O bergantim britânico Dei Gratia encontrou o Mary Celeste em 4 de dezembro de 1872. A embarcação seguia parcialmente à vela, sem responder aos sinais enviados pelos marinheiros. Ao se aproximarem, eles perceberam que ninguém aparecia no convés e decidiram enviar um pequeno grupo para investigar.
O interior estava desorganizado em alguns pontos e havia água no porão, mas o navio continuava em condições de navegar. Não existiam sinais claros de luta, incêndio ou ataque violento. Os pertences pessoais permaneciam a bordo, assim como alimentos suficientes para uma longa viagem, tornando o desaparecimento ainda mais difícil de compreender.
O que pode ter acontecido no navio Mary Celeste?
A hipótese considerada mais plausível é que o capitão Benjamin Briggs tenha ordenado uma evacuação temporária por acreditar que o navio corria risco de explodir ou afundar. Parte da carga era formada por 1.701 barris de álcool industrial, e nove deles foram encontrados vazios, possivelmente por vazamentos causados pela madeira mais porosa.

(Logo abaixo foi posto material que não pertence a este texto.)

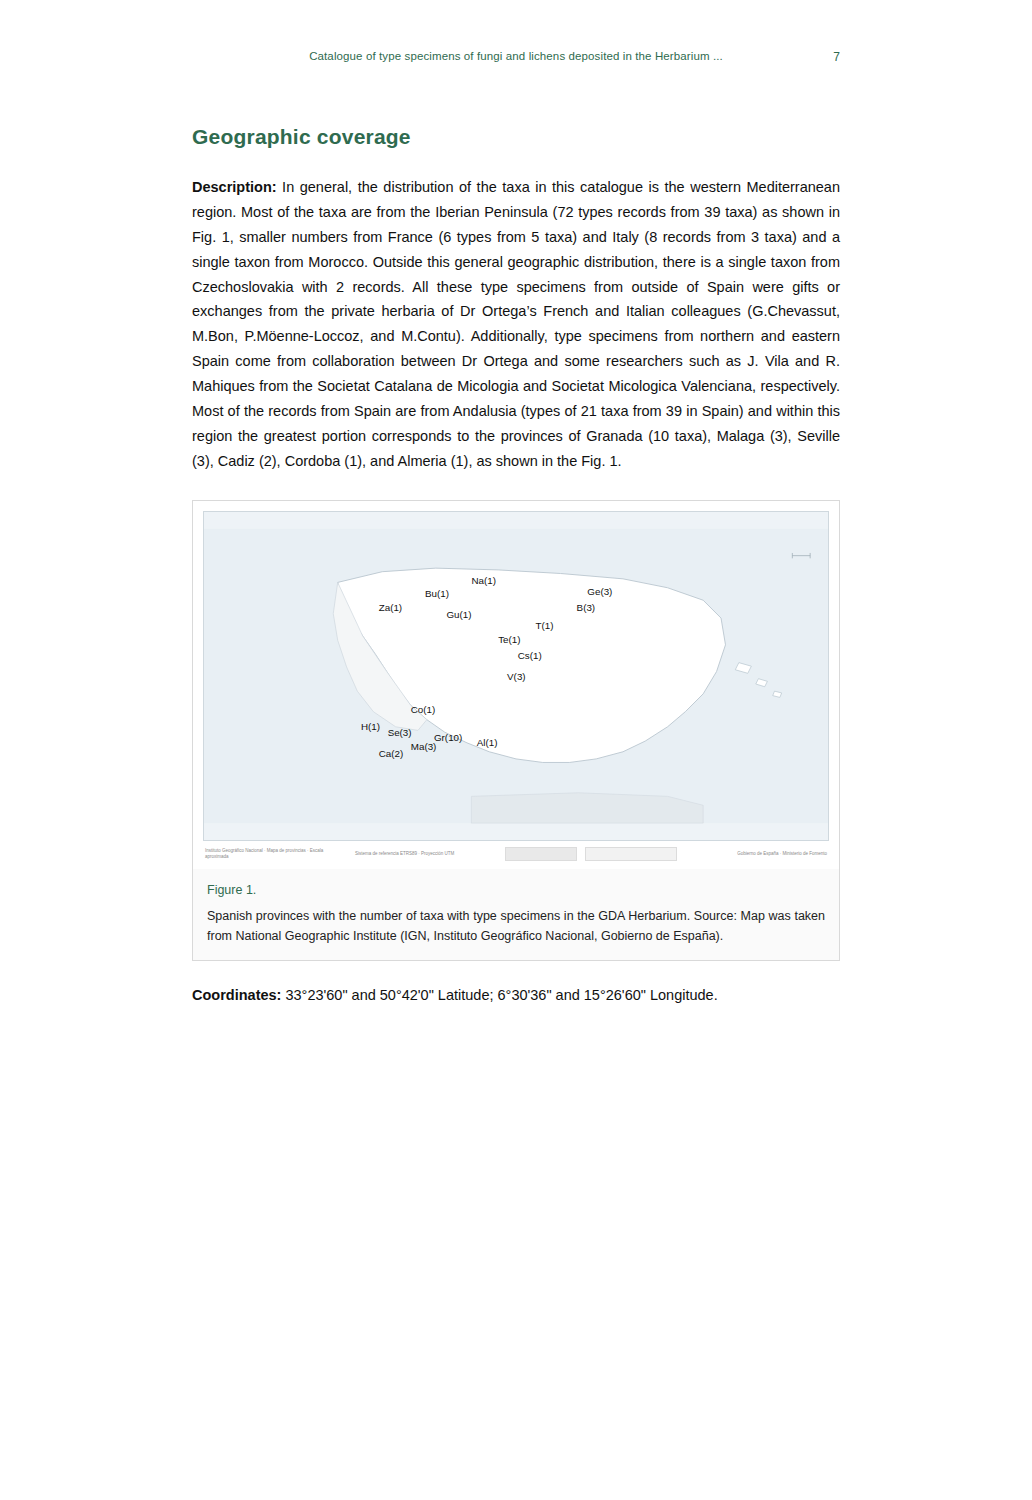Catalogue of type specimens of fungi and lichens deposited in the Herbarium ...
7
Geographic coverage
Description: In general, the distribution of the taxa in this catalogue is the western Mediterranean region. Most of the taxa are from the Iberian Peninsula (72 types records from 39 taxa) as shown in Fig. 1, smaller numbers from France (6 types from 5 taxa) and Italy (8 records from 3 taxa) and a single taxon from Morocco. Outside this general geographic distribution, there is a single taxon from Czechoslovakia with 2 records. All these type specimens from outside of Spain were gifts or exchanges from the private herbaria of Dr Ortega’s French and Italian colleagues (G.Chevassut, M.Bon, P.Möenne-Loccoz, and M.Contu). Additionally, type specimens from northern and eastern Spain come from collaboration between Dr Ortega and some researchers such as J. Vila and R. Mahiques from the Societat Catalana de Micologia and Societat Micologica Valenciana, respectively. Most of the records from Spain are from Andalusia (types of 21 taxa from 39 in Spain) and within this region the greatest portion corresponds to the provinces of Granada (10 taxa), Malaga (3), Seville (3), Cadiz (2), Cordoba (1), and Almeria (1), as shown in the Fig. 1.
Na(1) Bu(1) Za(1) Gu(1) Ge(3) B(3) T(1) Te(1) Cs(1) V(3) Co(1) H(1) Se(3) Gr(10) Ma(3) Al(1) Ca(2)
Instituto Geográfico Nacional · Mapa de provincias · Escala aproximada
Sistema de referencia ETRS89 · Proyección UTM
Gobierno de España · Ministerio de Fomento
Figure 1.
Spanish provinces with the number of taxa with type specimens in the GDA Herbarium. Source: Map was taken from National Geographic Institute (IGN, Instituto Geográfico Nacional, Gobierno de España).
Coordinates: 33°23'60" and 50°42'0" Latitude; 6°30'36" and 15°26'60" Longitude.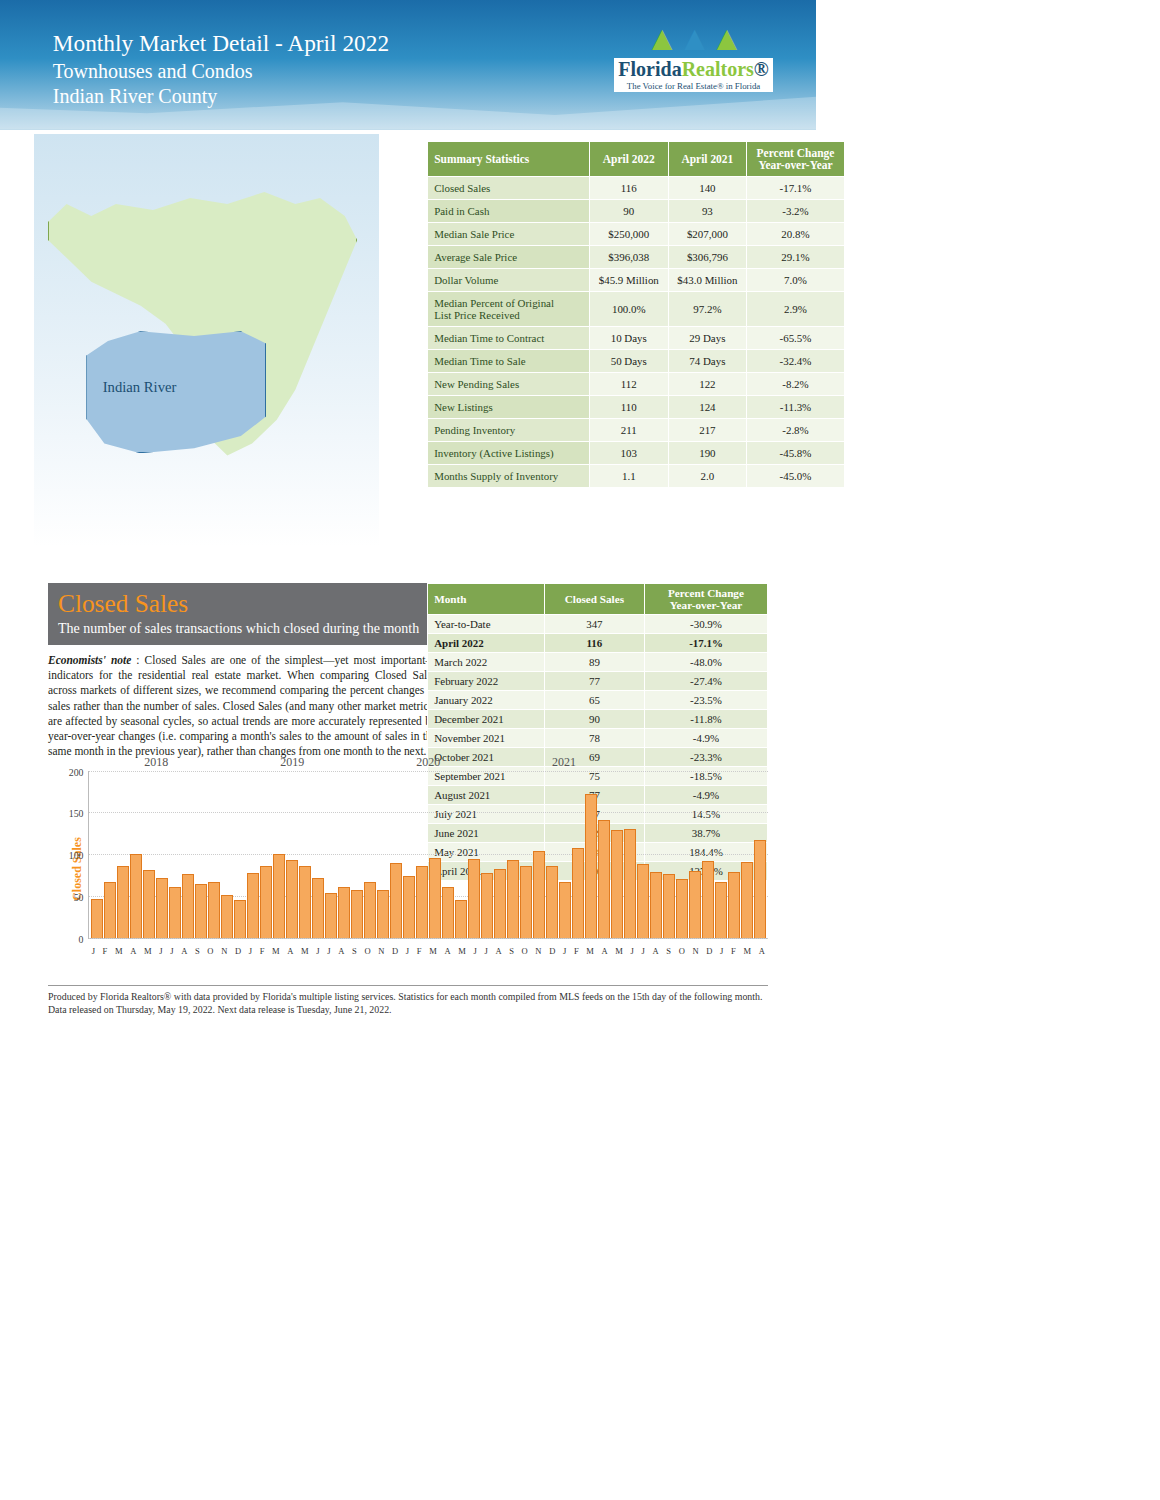Monthly Market Detail - April 2022
Townhouses and Condos
Indian River County
▲▲▲
FloridaRealtors®
The Voice for Real Estate® in Florida
Indian River
| Summary Statistics | April 2022 | April 2021 | Percent Change Year-over-Year |
| --- | --- | --- | --- |
| Closed Sales | 116 | 140 | -17.1% |
| Paid in Cash | 90 | 93 | -3.2% |
| Median Sale Price | $250,000 | $207,000 | 20.8% |
| Average Sale Price | $396,038 | $306,796 | 29.1% |
| Dollar Volume | $45.9 Million | $43.0 Million | 7.0% |
| Median Percent of Original List Price Received | 100.0% | 97.2% | 2.9% |
| Median Time to Contract | 10 Days | 29 Days | -65.5% |
| Median Time to Sale | 50 Days | 74 Days | -32.4% |
| New Pending Sales | 112 | 122 | -8.2% |
| New Listings | 110 | 124 | -11.3% |
| Pending Inventory | 211 | 217 | -2.8% |
| Inventory (Active Listings) | 103 | 190 | -45.8% |
| Months Supply of Inventory | 1.1 | 2.0 | -45.0% |
Closed Sales
The number of sales transactions which closed during the month
Economists' note : Closed Sales are one of the simplest—yet most important—indicators for the residential real estate market. When comparing Closed Sales across markets of different sizes, we recommend comparing the percent changes in sales rather than the number of sales. Closed Sales (and many other market metrics) are affected by seasonal cycles, so actual trends are more accurately represented by year-over-year changes (i.e. comparing a month's sales to the amount of sales in the same month in the previous year), rather than changes from one month to the next.
| Month | Closed Sales | Percent Change Year-over-Year |
| --- | --- | --- |
| Year-to-Date | 347 | -30.9% |
| April 2022 | 116 | -17.1% |
| March 2022 | 89 | -48.0% |
| February 2022 | 77 | -27.4% |
| January 2022 | 65 | -23.5% |
| December 2021 | 90 | -11.8% |
| November 2021 | 78 | -4.9% |
| October 2021 | 69 | -23.3% |
| September 2021 | 75 | -18.5% |
| August 2021 | 77 | -4.9% |
| July 2021 | 87 | 14.5% |
| June 2021 | 129 | 38.7% |
| May 2021 | 128 | 184.4% |
| April 2021 | 140 | 137.3% |
Closed Sales
2018201920202021
200
150
100
50
0
JFMAMJJASOND JFMAMJJASOND JFMAMJJASOND JFMAMJJASOND JFMA
Produced by Florida Realtors® with data provided by Florida's multiple listing services. Statistics for each month compiled from MLS feeds on the 15th day of the following month.
Data released on Thursday, May 19, 2022. Next data release is Tuesday, June 21, 2022.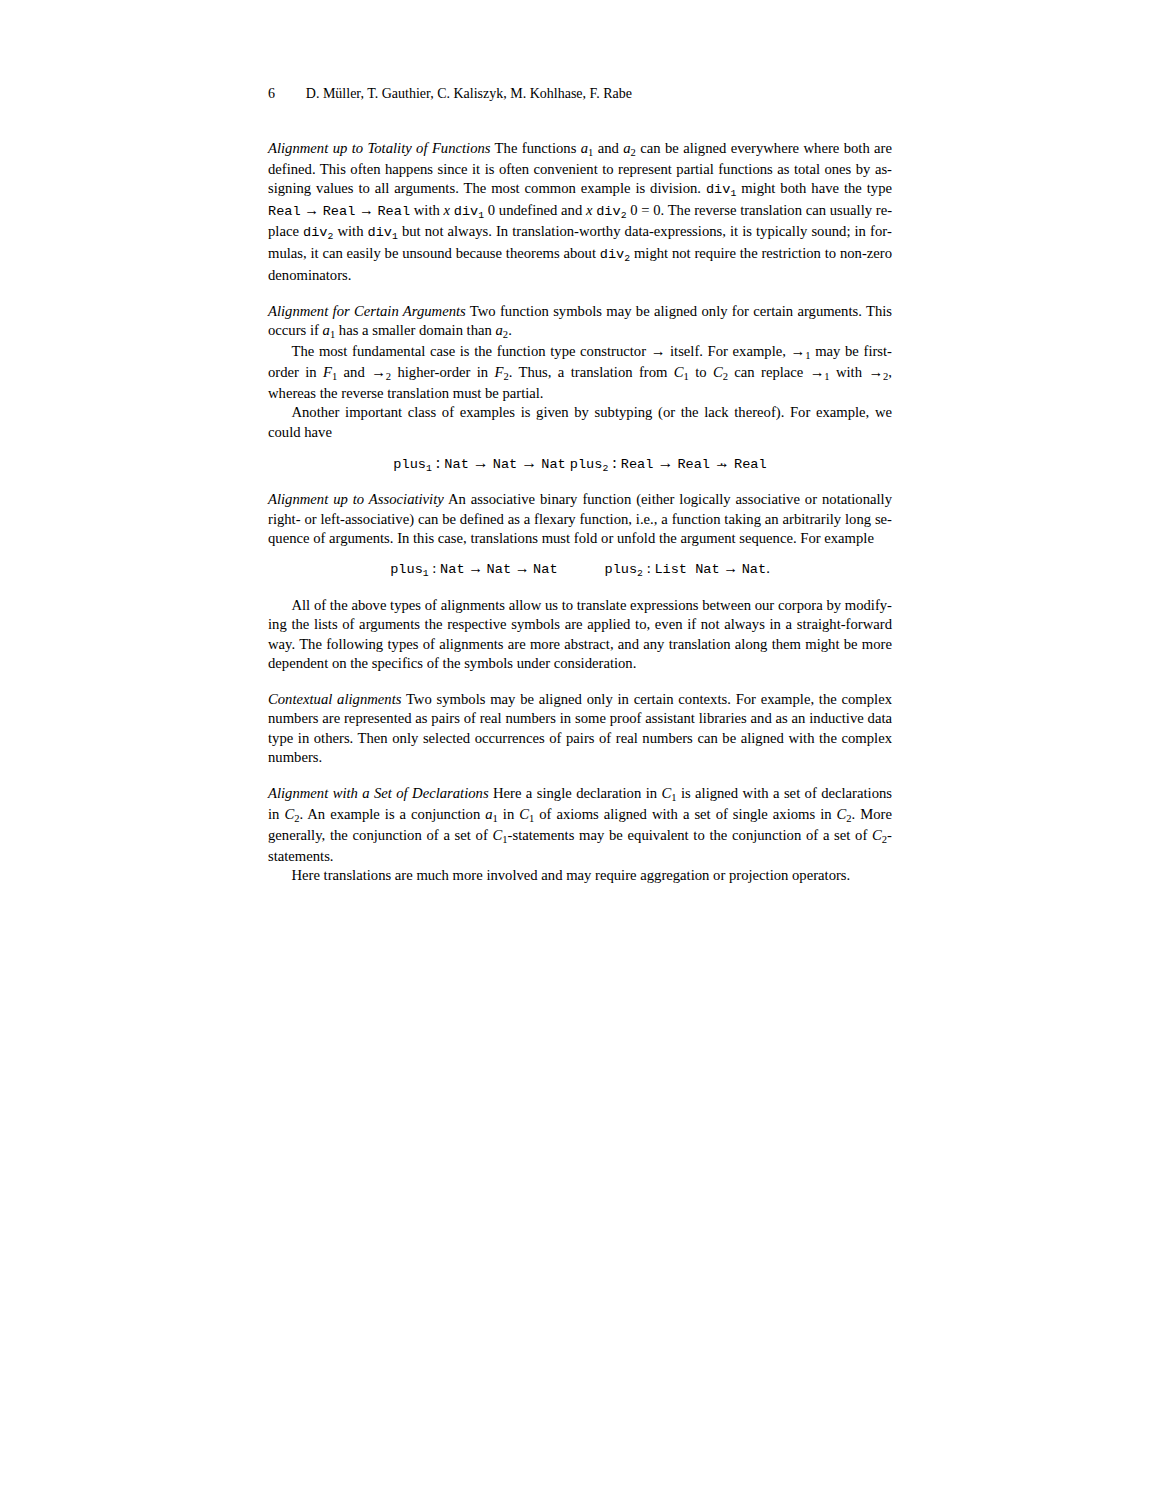6 D. Müller, T. Gauthier, C. Kaliszyk, M. Kohlhase, F. Rabe
Alignment up to Totality of Functions The functions a1 and a2 can be aligned everywhere where both are defined. This often happens since it is often convenient to represent partial functions as total ones by assigning values to all arguments. The most common example is division. div1 might both have the type Real → Real → Real with x div1 0 undefined and x div2 0 = 0. The reverse translation can usually replace div2 with div1 but not always. In translation-worthy data-expressions, it is typically sound; in formulas, it can easily be unsound because theorems about div2 might not require the restriction to non-zero denominators.
Alignment for Certain Arguments Two function symbols may be aligned only for certain arguments. This occurs if a1 has a smaller domain than a2.
The most fundamental case is the function type constructor → itself. For example, →1 may be first-order in F1 and →2 higher-order in F2. Thus, a translation from C1 to C2 can replace →1 with →2, whereas the reverse translation must be partial.
Another important class of examples is given by subtyping (or the lack thereof). For example, we could have
plus1 : Nat → Nat → Nat plus2 : Real → Real → Real .
Alignment up to Associativity An associative binary function (either logically associative or notationally right- or left-associative) can be defined as a flexary function, i.e., a function taking an arbitrarily long sequence of arguments. In this case, translations must fold or unfold the argument sequence. For example
plus1 : Nat → Nat → Nat plus2 : List Nat → Nat.
All of the above types of alignments allow us to translate expressions between our corpora by modifying the lists of arguments the respective symbols are applied to, even if not always in a straight-forward way. The following types of alignments are more abstract, and any translation along them might be more dependent on the specifics of the symbols under consideration.
Contextual alignments Two symbols may be aligned only in certain contexts. For example, the complex numbers are represented as pairs of real numbers in some proof assistant libraries and as an inductive data type in others. Then only selected occurrences of pairs of real numbers can be aligned with the complex numbers.
Alignment with a Set of Declarations Here a single declaration in C1 is aligned with a set of declarations in C2. An example is a conjunction a1 in C1 of axioms aligned with a set of single axioms in C2. More generally, the conjunction of a set of C1-statements may be equivalent to the conjunction of a set of C2-statements.
Here translations are much more involved and may require aggregation or projection operators.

Vapores acumulados no porão, ruídos produzidos pelos barris ou uma pequena liberação de pressão poderiam ter assustado a tripulação. As dez pessoas teriam entrado no bote salva-vidas e permanecido ligadas ao navio por uma corda, esperando o perigo passar. Se essa ligação se rompeu durante o mar agitado, o bote pode ter sido levado para longe e nunca mais encontrado.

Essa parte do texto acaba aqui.